One thing to know about French language, is that whenever there is a grammar rule, it only covers at best 50% of cases and the rest are exceptions to the rule.
For instance:
- cigar -> cigarette
- trompe -> trompette
- (Cool, looks like we have a rule here)
- baguette, must be a small bague, right ? WRONG ! It’s a small bâton.
bâton
That doesn’t seem to be the case. It seems to be imported from Italian and doesn’t have a form of the base word
Baguette has many senses in French. One of them is a small or thin stick, a regular stick is a bâton. I don’t know the etymological details, but as for sense these words today, it remains true that baguette is a kind of small bâton.
This is why I hate French but as a native English speaker I can’t really complain without hypocrisy.
Strikingly similar to English

blame the Normans
baguette, bagel, bagest
My fav pokemon species
Bagaga
You shot his dog!? Now Bagaga will hunt you down
Baguette is genuinely a diminutive, but the French is a loanword from Italian bacchetta “little stick,” from bacchio “stick.”
Funnily enough, “bacteria” also means “little stick” due to the shape of the first ones seen under a microscope, and the word shares the same etymological root (reconstructed as *bak- in proto-Indo-European), but in Greek – bakterion is a little staff, baktron is a staff or stick without the diminutive.
There is also the french word bague but that means ring, as in wedding ring type ring not a bell ringing.
“Yeah, I got a staff infection.”
So Bacteria indeed implies the existence of Baktron
People in this thread: Hey, I’ll do etymology in the wrong language, it’s all the same anyway.
What is a Bagu and where do I get it?

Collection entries
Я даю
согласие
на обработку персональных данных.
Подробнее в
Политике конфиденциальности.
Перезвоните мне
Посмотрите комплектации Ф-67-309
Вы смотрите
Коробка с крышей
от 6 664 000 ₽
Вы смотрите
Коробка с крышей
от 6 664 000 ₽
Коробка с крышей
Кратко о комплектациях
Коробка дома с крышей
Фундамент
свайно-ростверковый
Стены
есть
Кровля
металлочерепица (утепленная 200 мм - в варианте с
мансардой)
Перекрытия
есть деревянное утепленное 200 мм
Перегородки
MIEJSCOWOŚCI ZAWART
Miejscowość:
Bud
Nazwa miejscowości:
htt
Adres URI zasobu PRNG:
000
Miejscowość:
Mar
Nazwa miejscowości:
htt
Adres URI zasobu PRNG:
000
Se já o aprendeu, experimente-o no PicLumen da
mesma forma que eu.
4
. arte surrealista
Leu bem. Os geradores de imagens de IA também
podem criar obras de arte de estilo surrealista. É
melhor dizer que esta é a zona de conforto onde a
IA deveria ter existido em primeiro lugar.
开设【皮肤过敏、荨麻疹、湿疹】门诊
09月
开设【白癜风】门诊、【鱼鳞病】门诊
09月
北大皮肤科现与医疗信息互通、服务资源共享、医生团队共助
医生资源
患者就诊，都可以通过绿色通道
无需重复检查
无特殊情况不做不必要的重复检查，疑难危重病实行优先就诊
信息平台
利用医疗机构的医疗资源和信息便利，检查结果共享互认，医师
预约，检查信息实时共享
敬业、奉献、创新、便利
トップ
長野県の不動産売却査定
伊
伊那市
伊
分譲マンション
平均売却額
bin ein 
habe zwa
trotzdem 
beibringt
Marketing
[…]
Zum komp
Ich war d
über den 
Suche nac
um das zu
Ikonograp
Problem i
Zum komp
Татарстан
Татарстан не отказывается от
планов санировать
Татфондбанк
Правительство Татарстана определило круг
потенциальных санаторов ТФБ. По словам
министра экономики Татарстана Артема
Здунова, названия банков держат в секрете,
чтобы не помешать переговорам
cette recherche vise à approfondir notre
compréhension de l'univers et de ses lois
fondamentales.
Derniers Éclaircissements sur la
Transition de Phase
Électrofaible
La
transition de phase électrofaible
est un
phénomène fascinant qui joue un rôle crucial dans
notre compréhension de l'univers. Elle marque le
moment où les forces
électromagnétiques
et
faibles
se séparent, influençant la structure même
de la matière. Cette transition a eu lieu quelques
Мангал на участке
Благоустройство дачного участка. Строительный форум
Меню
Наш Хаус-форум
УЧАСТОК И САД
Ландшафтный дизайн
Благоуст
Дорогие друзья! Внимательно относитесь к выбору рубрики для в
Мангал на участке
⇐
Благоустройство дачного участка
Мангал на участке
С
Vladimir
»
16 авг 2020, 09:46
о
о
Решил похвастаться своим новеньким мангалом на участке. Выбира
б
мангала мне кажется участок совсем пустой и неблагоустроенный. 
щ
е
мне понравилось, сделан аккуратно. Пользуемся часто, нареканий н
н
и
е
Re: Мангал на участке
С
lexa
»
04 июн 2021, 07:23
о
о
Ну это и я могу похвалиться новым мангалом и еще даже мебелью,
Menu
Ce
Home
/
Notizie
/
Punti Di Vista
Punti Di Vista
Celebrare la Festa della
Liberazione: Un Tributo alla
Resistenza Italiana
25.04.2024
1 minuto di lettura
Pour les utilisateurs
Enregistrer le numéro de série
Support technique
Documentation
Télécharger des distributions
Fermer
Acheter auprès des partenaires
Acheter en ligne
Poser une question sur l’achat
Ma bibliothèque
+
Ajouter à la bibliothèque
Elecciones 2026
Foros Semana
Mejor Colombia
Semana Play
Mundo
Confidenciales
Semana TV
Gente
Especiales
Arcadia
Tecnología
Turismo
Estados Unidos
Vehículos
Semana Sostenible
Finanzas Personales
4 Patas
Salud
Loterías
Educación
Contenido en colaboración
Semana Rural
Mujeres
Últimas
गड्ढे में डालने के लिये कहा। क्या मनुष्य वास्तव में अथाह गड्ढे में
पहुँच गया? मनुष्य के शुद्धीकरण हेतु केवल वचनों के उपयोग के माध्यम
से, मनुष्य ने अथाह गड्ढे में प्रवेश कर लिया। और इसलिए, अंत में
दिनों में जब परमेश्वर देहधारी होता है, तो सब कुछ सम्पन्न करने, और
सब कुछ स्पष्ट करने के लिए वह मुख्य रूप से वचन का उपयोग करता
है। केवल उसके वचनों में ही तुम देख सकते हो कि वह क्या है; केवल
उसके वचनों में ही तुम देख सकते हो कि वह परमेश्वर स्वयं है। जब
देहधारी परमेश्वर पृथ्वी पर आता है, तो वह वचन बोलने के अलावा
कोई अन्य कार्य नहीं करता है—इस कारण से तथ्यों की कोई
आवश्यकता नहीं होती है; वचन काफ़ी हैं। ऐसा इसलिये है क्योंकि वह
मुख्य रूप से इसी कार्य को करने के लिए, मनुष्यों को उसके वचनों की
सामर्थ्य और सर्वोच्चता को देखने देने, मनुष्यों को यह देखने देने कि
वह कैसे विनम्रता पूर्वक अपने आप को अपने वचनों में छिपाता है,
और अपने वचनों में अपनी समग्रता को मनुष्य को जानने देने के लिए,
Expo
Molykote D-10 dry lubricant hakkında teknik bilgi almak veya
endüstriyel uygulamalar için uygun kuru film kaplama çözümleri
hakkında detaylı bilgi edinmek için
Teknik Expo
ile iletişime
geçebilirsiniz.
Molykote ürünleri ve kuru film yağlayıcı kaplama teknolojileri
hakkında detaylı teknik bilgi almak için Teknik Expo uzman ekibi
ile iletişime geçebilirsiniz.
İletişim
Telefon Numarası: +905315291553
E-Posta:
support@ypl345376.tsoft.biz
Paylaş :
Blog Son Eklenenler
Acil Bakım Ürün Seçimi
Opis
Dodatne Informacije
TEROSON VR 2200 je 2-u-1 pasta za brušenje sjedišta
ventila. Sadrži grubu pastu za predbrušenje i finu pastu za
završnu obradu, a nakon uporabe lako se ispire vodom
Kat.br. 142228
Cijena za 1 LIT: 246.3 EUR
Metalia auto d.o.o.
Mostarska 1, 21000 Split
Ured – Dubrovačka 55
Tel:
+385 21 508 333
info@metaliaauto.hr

_ACTIVITY_: Copy out, word for word, the whole discussion about the word "baguette" and French diminutives.

_ANSWER TO THE EXERCISE_:
One thing to know about French language, is that whenever there is a grammar rule, it only covers at best 50% of cases and the rest are exceptions to the rule.
For instance:
- cigar -> cigarette
- trompe -> trompette
- (Cool, looks like we have a rule here)
- baguette, must be a small bague, right ? WRONG ! It’s a small bâton.
bâton
That doesn’t seem to be the case. It seems to be imported from Italian and doesn’t have a form of the base word
Baguette has many senses in French. One of them is a small or thin stick, a regular stick is a bâton. I don’t know the etymological details, but as for sense these words today, it remains true that baguette is a kind of small bâton.
This is why I hate French but as a native English speaker I can’t really complain without hypocrisy.
Strikingly similar to English

blame the Normans
baguette, bagel, bagest
My fav pokemon species
Bagaga
You shot his dog!? Now Bagaga will hunt you down
Baguette is genuinely a diminutive, but the French is a loanword from Italian bacchetta “little stick,” from bacchio “stick.”
Funnily enough, “bacteria” also means “little stick” due to the shape of the first ones seen under a microscope, and the word shares the same etymological root (reconstructed as *bak- in proto-Indo-European), but in Greek – bakterion is a little staff, baktron is a staff or stick without the diminutive.
There is also the french word bague but that means ring, as in wedding ring type ring not a bell ringing.
“Yeah, I got a staff infection.”
So Bacteria indeed implies the existence of Baktron
People in this thread: Hey, I’ll do etymology in the wrong language, it’s all the same anyway.
What is a Bagu and where do I get it?